New spiritual directors ready to listen, journey with faithful

By: By Jennifer Willems

Spiritual directors can be hard to come by, so the diocesan Office of the Permanent Diaconate did something to help and wound up making history in the process.

The office partnered with Father Albert Haase, OFM, and Jessie Vicha, both certified spiritual directors and teachers in the Chicago area, to establish a two-year spiritual direction program in the Diocese of Peoria. To the best of their knowledge, it is the first of its kind offered by a diocese or a diaconate community in the United States.

The first class of 15 recently completed the program and received their certificates, and applications are being taken for the second class, which will begin Sept. 10.

“One of the goals, from my point of view, was to form spiritual directors that would serve the diaconate community, both those in formation and the ordained community,” said Msgr. Charles Beebe, episcopal vicar for the permanent diaconate. “We require every deacon in formation to see a spiritual director — their wives also.”

After ordination permanent deacons and their wives are strongly encouraged to continue spiritual direction, he added.

“We were looking for good spiritual directors for our community and there were not that many available. So we established the class,” Msgr. Beebe told The Catholic Post.

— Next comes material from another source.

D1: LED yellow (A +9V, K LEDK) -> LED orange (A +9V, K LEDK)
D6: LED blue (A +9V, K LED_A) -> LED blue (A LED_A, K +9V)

“That explains why the first class was fairly well limited to members of the diaconate community and religious, whereas the second one is more open,” he explained.

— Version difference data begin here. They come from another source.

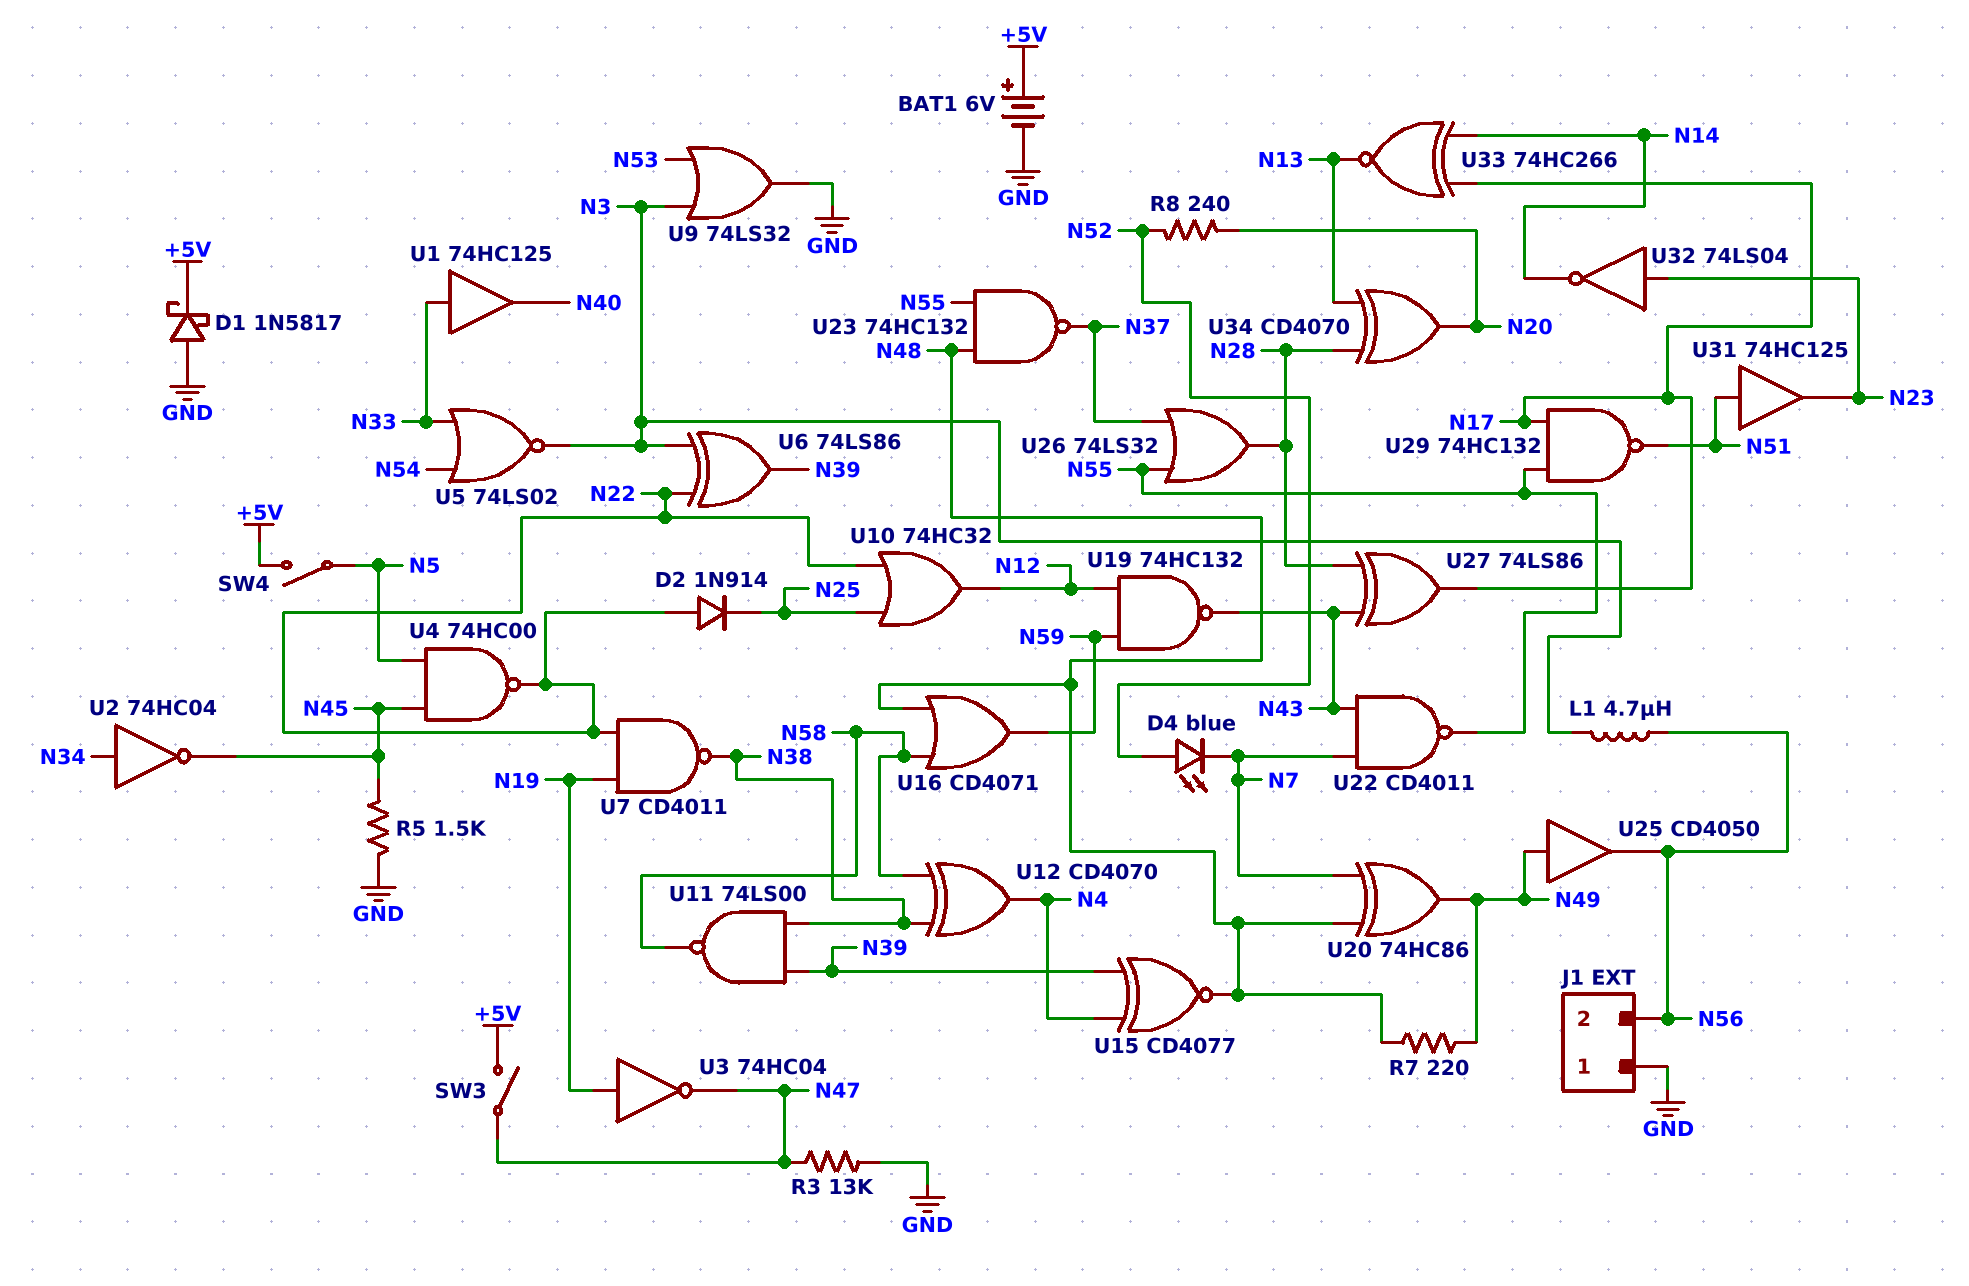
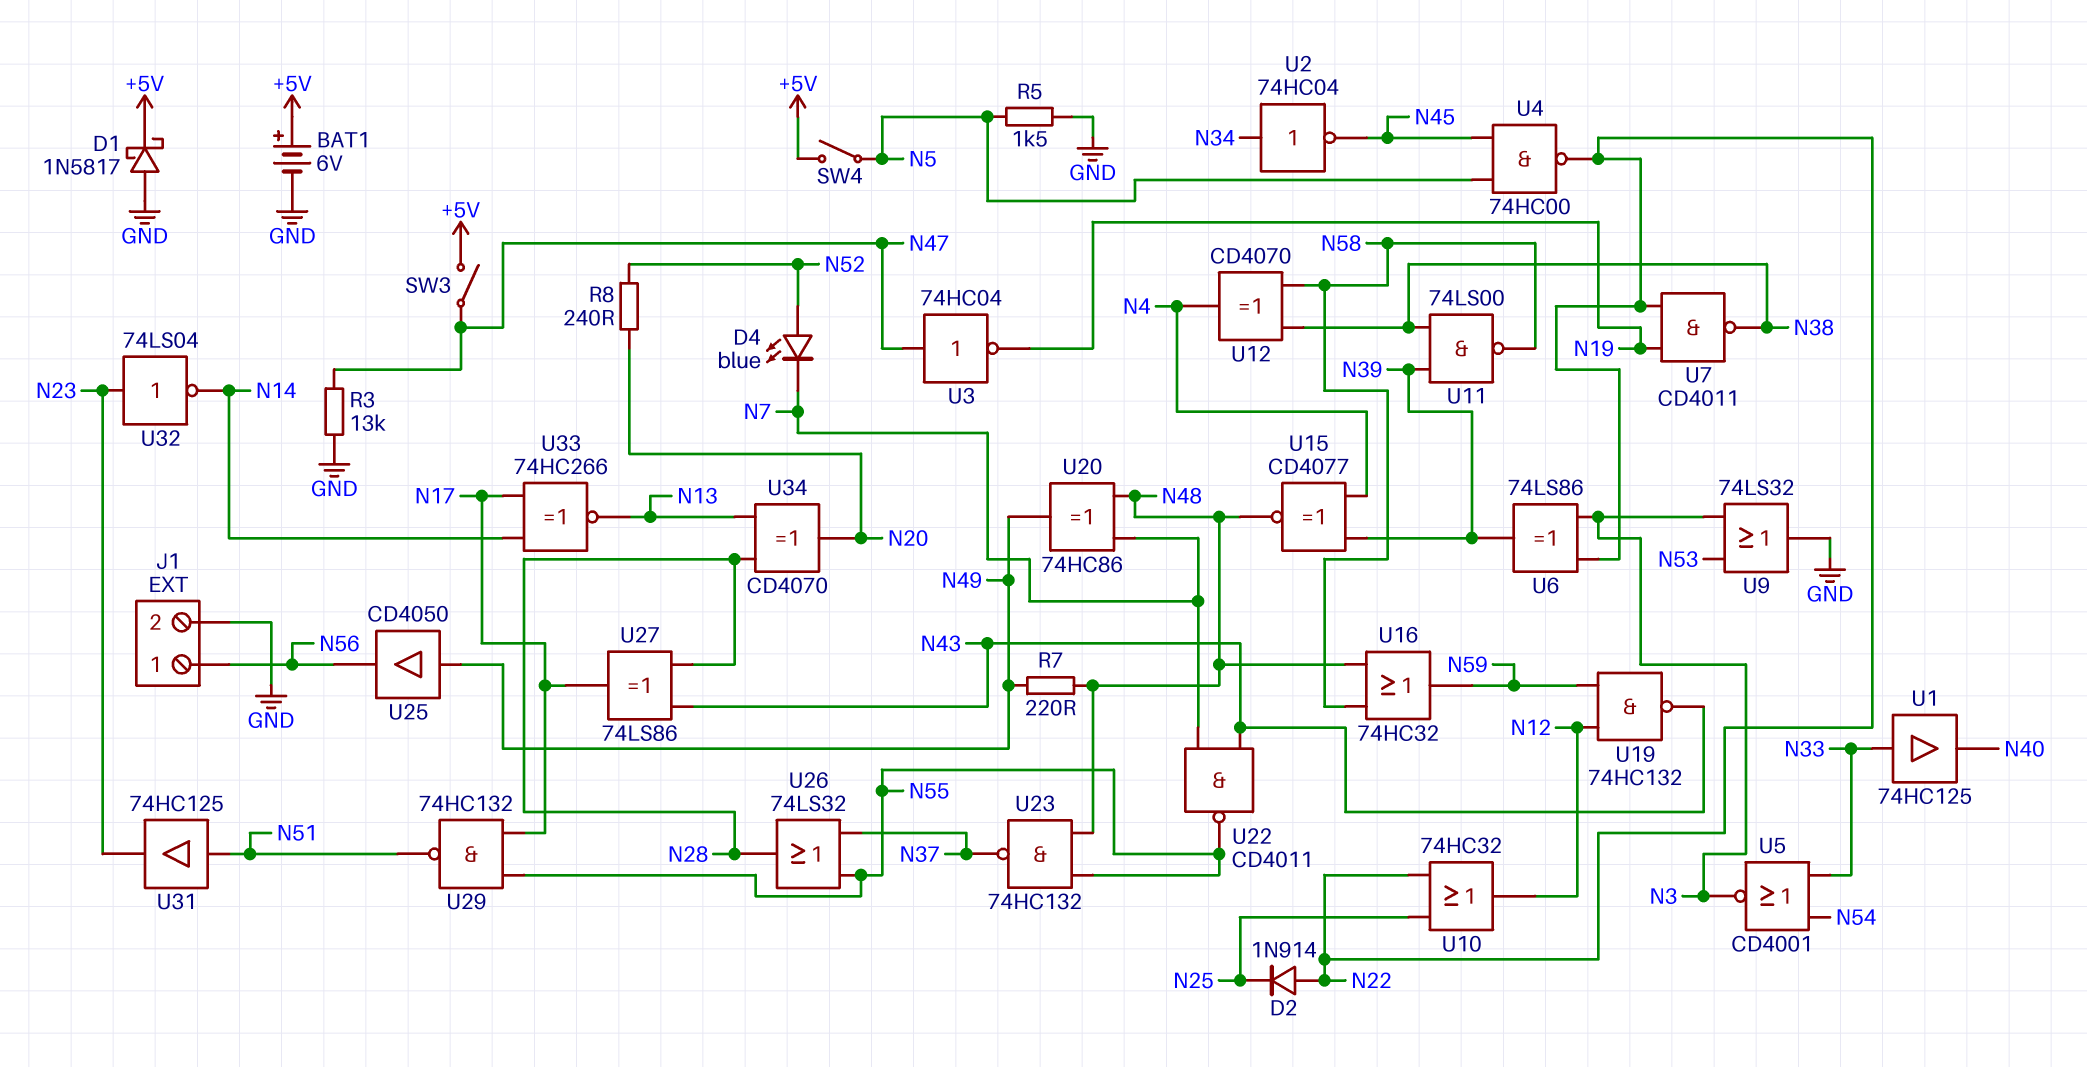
J1 pin 1: GND -> N56
J1 pin 2: N56 -> GND
L1: 4.7uH (N3, N56) -> none
R5: 1.5k (GND, N45) -> 1.5k (GND, N5)
U3: NOT 74HC04 (in N19, out N47) -> NOT 74HC04 (in N47, out N19)
U5: NOR 74LS02 (in N33, in N54, out N3) -> NOR CD4001 (in N33, in N54, out N3)
U16: OR CD4071 (in N48, in N58, out N59) -> OR 74HC32 (in N48, in N58, out N59)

Several lay people have expressed interest in being part of the new class, according to Sister Diane Vande Voorde, OSF, assistant director of the diaconate office. Part of her ministry is to oversee the spiritual direction program.

The class meets on one Saturday every month at the Spalding Pastoral Center in Peoria. Participants also are required to make one silent retreat every year.

They read about one book each month, covering everything from church history to prayer to a sampling of spiritual traditions in the church. In addition, class members are asked to write reflection papers so they can better understand themselves and their relationship with God.

During the second year of the program each participant works with at least one directee.

“They’ve had group spiritual direction sessions and they’ve had peer supervision. They’ve gained the knowledge of the nature of spiritual direction as well as the responsibility of being a spiritual director,” Sister Diane said.

Peer supervision will continue on a bimonthly basis as part of their ongoing formation, she told The Post. These sessions are designed to hold one another accountable as well as offer help if someone is going through a difficult time.

“Overall, I think the biggest skill they taught us was listening — how to be a reflective listener,” said Deacon Bob Hermes, who went through the program with his wife, Shaun. “We’re not just listening to the person we’re talking to, but listening to God at the same time.”

One of the misconceptions he had about spiritual direction is that it was something one person offered another.

“Spiritual direction is two people paying attention to one person’s experience of God,” said Deacon Hermes, who is assigned to Holy Trinity Parish in Bloomington. “In that sense, God is the spiritual director.”

“It’s important for people to know that a spiritual director is not a fixer or a problem solver,” explained Deacon William Gray, who is assigned to Sts. Peter and Paul Parish in Nauvoo. “A spiritual director is a person that journeys with someone else and helps them to find God in their everyday life.”

“Walking with them as they discern that is such an honor,” according to Shaun Hermes, who said God is definitely “the third person in the room.”

Deacon Gray and his wife, Elaine, used what they learned in class to offer group spiritual direction at Sts. Peter and Paul.

“We were already in a Cursillo group, doing study and prayer,” Elaine said. “We met once a week anyway. So we introduced group spiritual direction to them.”

Eventually the group split in two, with each of the Grays facilitating one of them.

“Father Albert laughed and said we could know that we had brought that to the Diocese of Peoria,” she said.

“It’s a lot of work, but it is incredibly rewarding,” Shaun Hermes said of the class. “I really have to thank the Diocese of Peoria for doing this. They took a leap.”

The new spiritual directors are open to working with people around the diocese and may be contacted through their parishes or motherhouse.
They are:

— Deacon John Burton of St. Joseph’s in Brimfield and St. James in Williamsfield

— Deacon Mark and Mary Jo Cleary of Epiphany in Normal

— Deacon Larry DeCapp and Joyce Heiple of St. Mary’s of Lourdes in Germantown Hills

— Deacon William and Elaine Gray of Sts. Peter and Paul in Nauvoo

— Deacon Bob and Shaun Hermes of Holy Trinity in Bloomington

— Deacon John Holevoet of St. John the Apostle in Woodhull and St. John the Evangelist in Galva

— Deacon Rick Miller of Blessed Sacrament in Morton

— Deacon Robert O’Rourke of St. Malachy’s in Geneseo

— Heading Avenue Franciscan Sisters Linda Burkitt, Betty Jean Haverback and Sarah Roy of Immaculate Conception Convent in West Peoria.

Applications for the new class are available from the Office of the Permanent Diaconate, but must be sent directly to Father Albert and Vicha, who will continue as the instructors. The forms are due by July 1.